> [Written problem] Could you reproduce the listing with "elements" replaced by "components" and everything else unchanged? Leave the pictures out of your answer.

------------------------------------------------

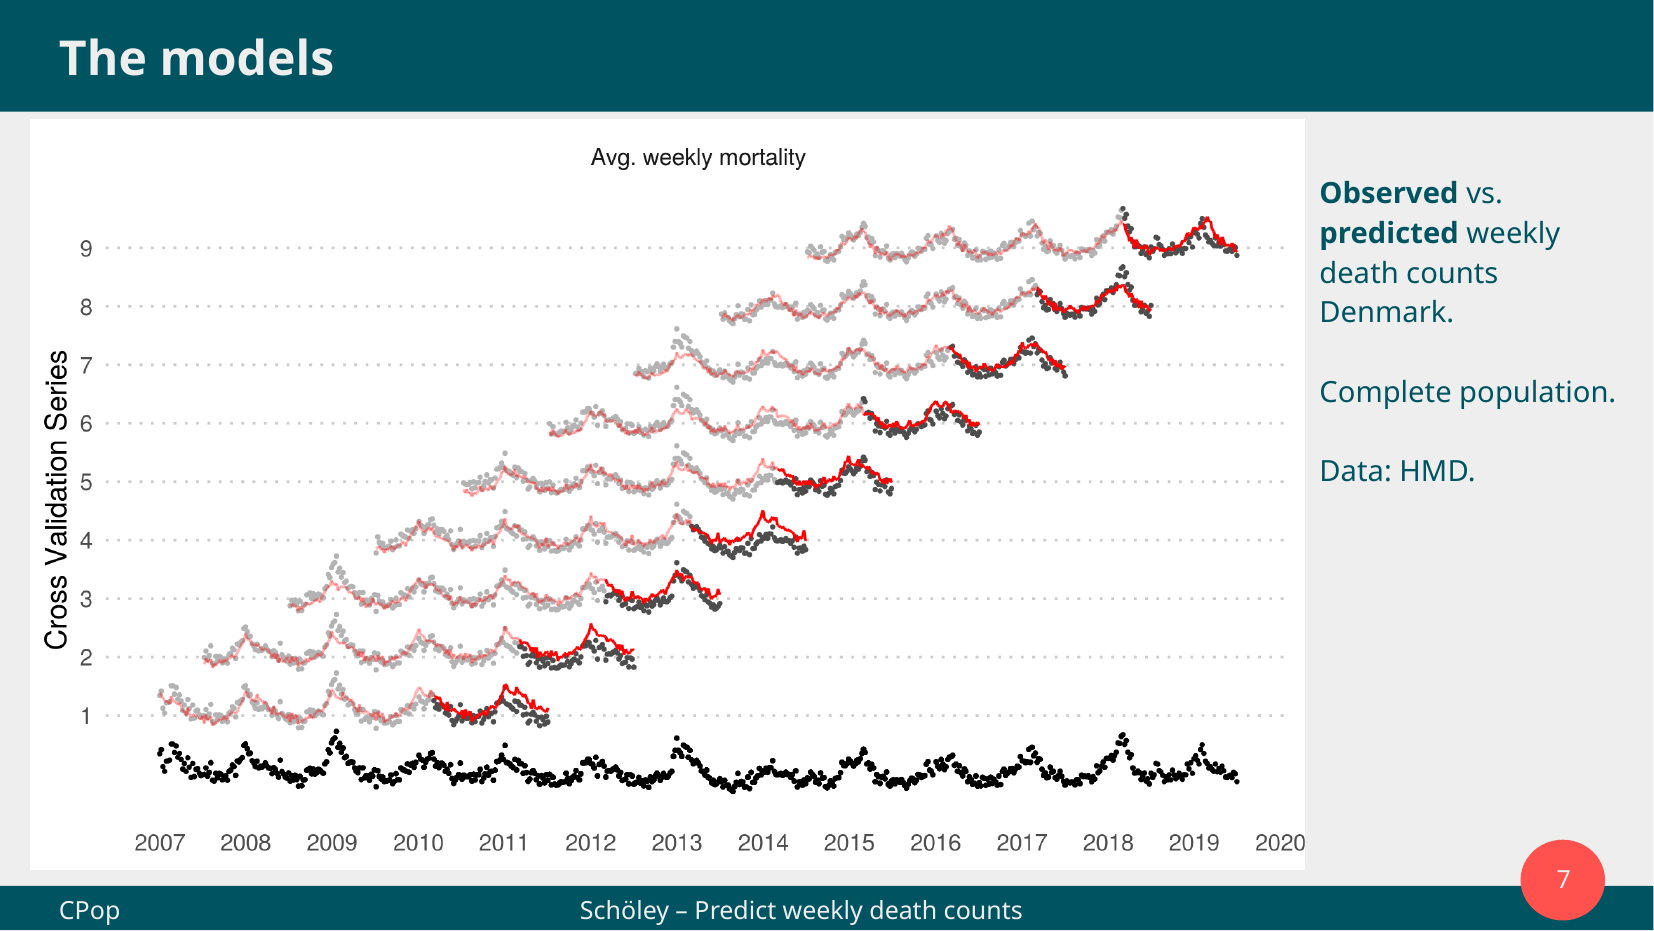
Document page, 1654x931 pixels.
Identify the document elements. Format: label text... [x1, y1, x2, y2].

picture [30, 119, 1305, 871]
title The models [58, 0, 1595, 116]
text_box Observed vs. predicted weekly death counts Denmark. Complete population. Data: HMD. [1304, 165, 1651, 490]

------------------------------------------------

> [Task output]
Document page, 1654x931 pixels.
Identify the document components. Format: label text... [x1, y1, x2, y2].

picture [30, 119, 1305, 871]
title The models [58, 0, 1595, 116]
text_box Observed vs. predicted weekly death counts Denmark. Complete population. Data: HMD. [1304, 165, 1651, 490]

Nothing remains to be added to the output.